The input to your network (not to the loss criterion) is a batch of images
with shape [mini_batch, height, width], and your ground-truth
labels have shape [mini_batch, 2]. The “animal” labels are
labels[:, 0], a vector of length mini_batch, and are integer class
labels with values 0 (cat), 1 (dog), and 2 (mouse). The digit labels
are labels[:, 1] (also, of course, of length mini_batch) and have
values 0 through 9.

So far, so good.

Your network architecture is whatever it is – perhaps some initial
convolutional layers because you’re classifying two-dimensional
images – followed by some fully-connected layers.
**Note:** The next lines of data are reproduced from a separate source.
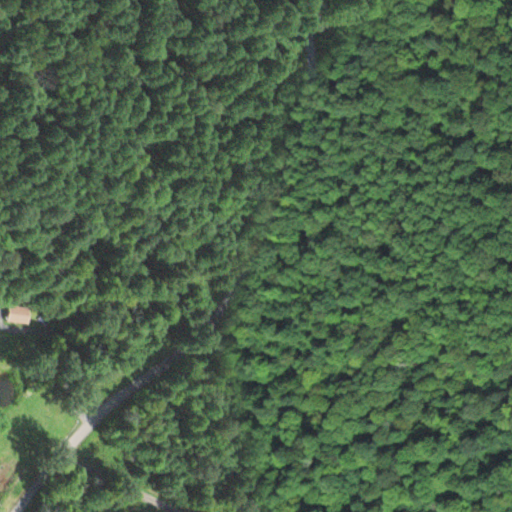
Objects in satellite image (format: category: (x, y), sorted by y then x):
road: (229, 295)
building: (17, 316)
road: (118, 480)
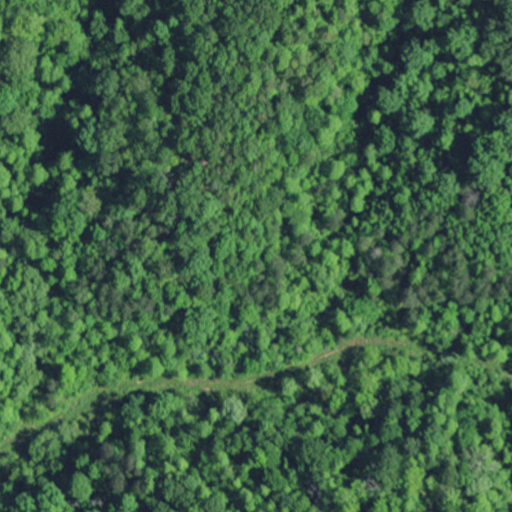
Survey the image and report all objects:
road: (251, 116)
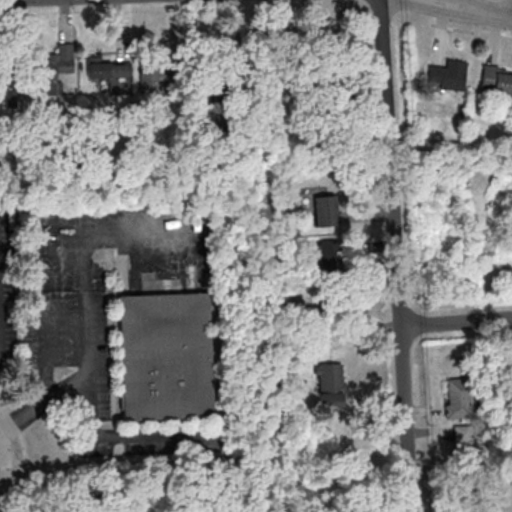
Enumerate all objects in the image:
road: (507, 9)
road: (445, 10)
road: (491, 11)
road: (470, 30)
building: (248, 43)
building: (54, 69)
building: (111, 74)
building: (448, 75)
building: (496, 78)
building: (160, 79)
building: (326, 210)
road: (398, 255)
building: (334, 257)
road: (42, 291)
road: (88, 302)
road: (458, 322)
building: (163, 354)
building: (165, 355)
building: (331, 385)
building: (458, 397)
road: (104, 437)
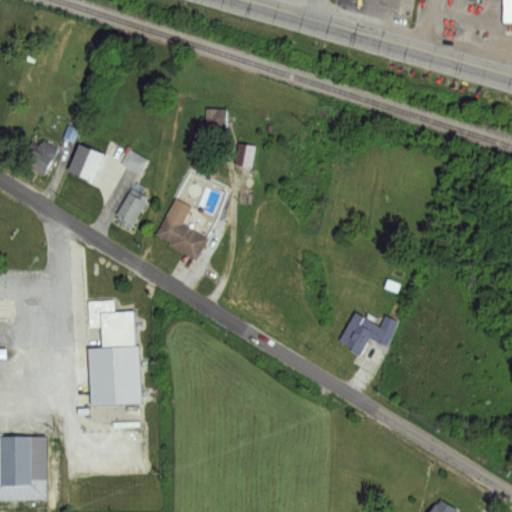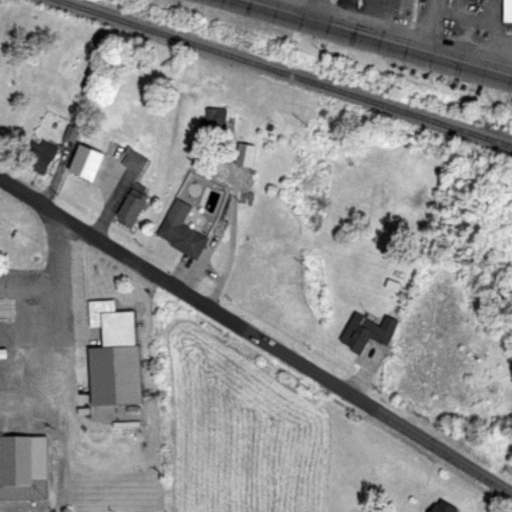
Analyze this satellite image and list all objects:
building: (473, 0)
building: (474, 1)
building: (506, 11)
road: (322, 12)
building: (508, 12)
road: (429, 26)
road: (373, 39)
railway: (284, 73)
building: (213, 119)
building: (45, 153)
building: (37, 156)
building: (86, 159)
building: (133, 161)
building: (135, 161)
building: (129, 207)
building: (129, 208)
building: (181, 228)
building: (180, 236)
road: (160, 277)
road: (56, 321)
building: (367, 328)
building: (366, 332)
building: (111, 355)
building: (115, 359)
crop: (243, 427)
road: (417, 434)
building: (22, 467)
building: (24, 468)
building: (446, 507)
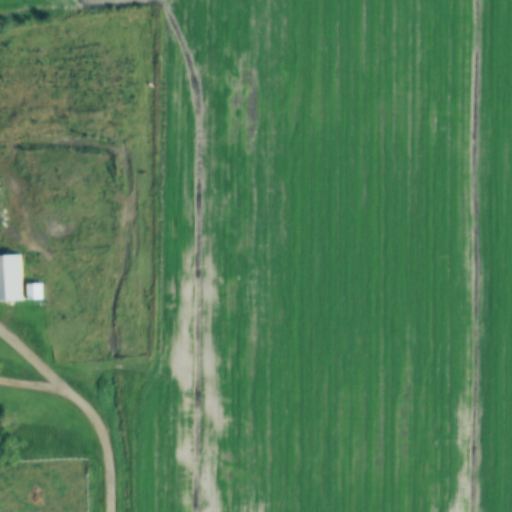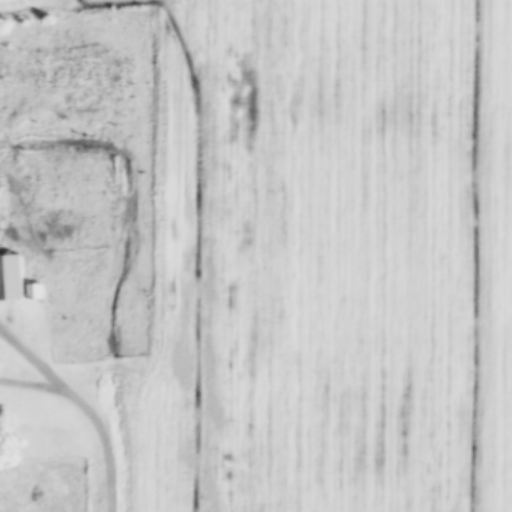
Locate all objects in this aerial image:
building: (10, 279)
road: (86, 403)
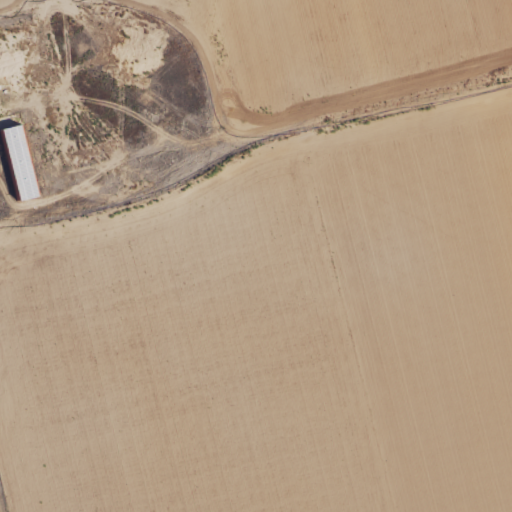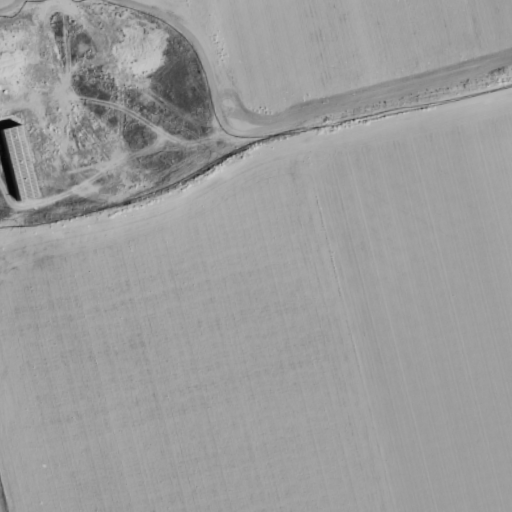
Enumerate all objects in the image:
building: (1, 41)
building: (15, 157)
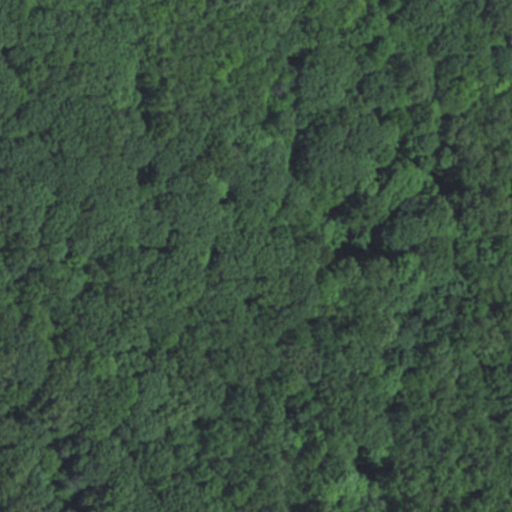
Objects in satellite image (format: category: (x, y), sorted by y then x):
road: (24, 375)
But your final
fully-connected layer should have nAnimal = 3 plus nDigit = 10
output features so that the output of your network (the input to your
loss criteria) is a tensor of shape [mini_batch, nAnimal + nDigit].

Now you slice input and labels and apply CrossEntropyLoss twice:

lossAnimal = torch.nn.CrossEntropyLoss() (input[:, :nAnimal], target[:, 0])
lossDigit = torch.nn.CrossEntropyLoss() (input[:, nAnimal:], target[:, 1])
lossTotal = lossAnimal + lossDigit

It’s fully legitimate to build your total loss out of multiple losses – in this
case two cross-entropy losses – and it will work just fine with autograd.

As you train your network by backpropagating totalLoss, your network,
and, in particular, your final fully-connected layer, will 'learn" that the first
nAnimal output features of the final layer are the predicted raw-score
logits for the animal in the image, and that the remaining nDigit output
features are the predicted logits for the digit in the image.


K. Frank

1 Like

Ah, thank you very much for the example, it is much clearer now. Because in my head, I was stuck with doing Softmax as the activation of my last layer (instead of leaving it as the logits) and absolutely wanted my network to apply the softmax and thus couldn’t do two labels at the same time given the dimension of the last layer.